Come sappiamo, l’utilizzo del calore a scopo curativo è un fondamento della medicina tradizionale cinese. La tecnica della moxibustione consiste nel bruciare un quantitativo di artemisia, confezionata in sigari o in coni, sulla pelle o in prossimità di questa.

In linea con la tradizione della medicina cinese, la moxibustione e l’artemisia sono efficaci contro le patologie riconducibili alla presenza di Freddo, Caldo o Umidità all’interno del corpo, siano questi di provenienza esterna (agenti climatici) o interni (scompensi di yang). Il calore irradiato non fa altro che ripristinare il flusso ordinario dell’energia e del sangue nel corpo, ristabilendo l’equilibrio psico-somatico.

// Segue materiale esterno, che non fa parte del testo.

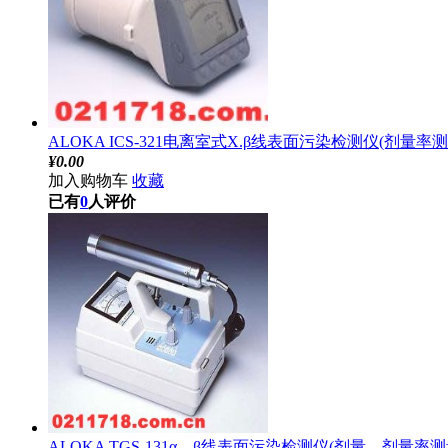
ALOKA ICS-321电离室式X.β线表面污染检测仪(剂量率
¥
0.00
加入购物车
收藏
已有
0
人评价
ALOKA TGS-131α，β线表面污染检测仪(剂量、剂量率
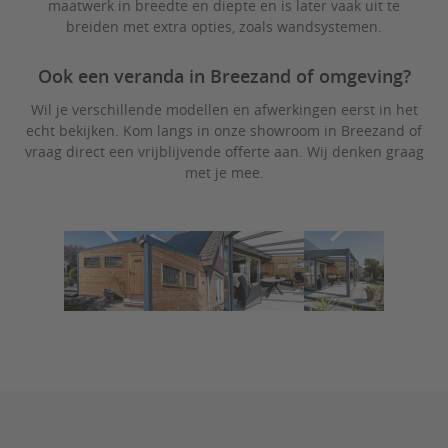
maatwerk in breedte en diepte en is later vaak uit te
breiden met extra opties, zoals wandsystemen.
Ook een veranda in Breezand of omgeving?
Wil je verschillende modellen en afwerkingen eerst in het
echt bekijken. Kom langs in onze showroom in Breezand of
vraag direct een vrijblijvende offerte aan. Wij denken graag
met je mee.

Normalmente il terapista individua i punti su cui agire e successivamente realizza se il trattamento con l’artemisia va eseguito “in tonificazione” o “in dispersione”. Si dice che il punto è “in vuoto” quando è carente di energia (kyo), mentre è “in pieno” (jitsu) se l’energia che blocca la zona interessata deve essere liberata, in quanto in eccesso.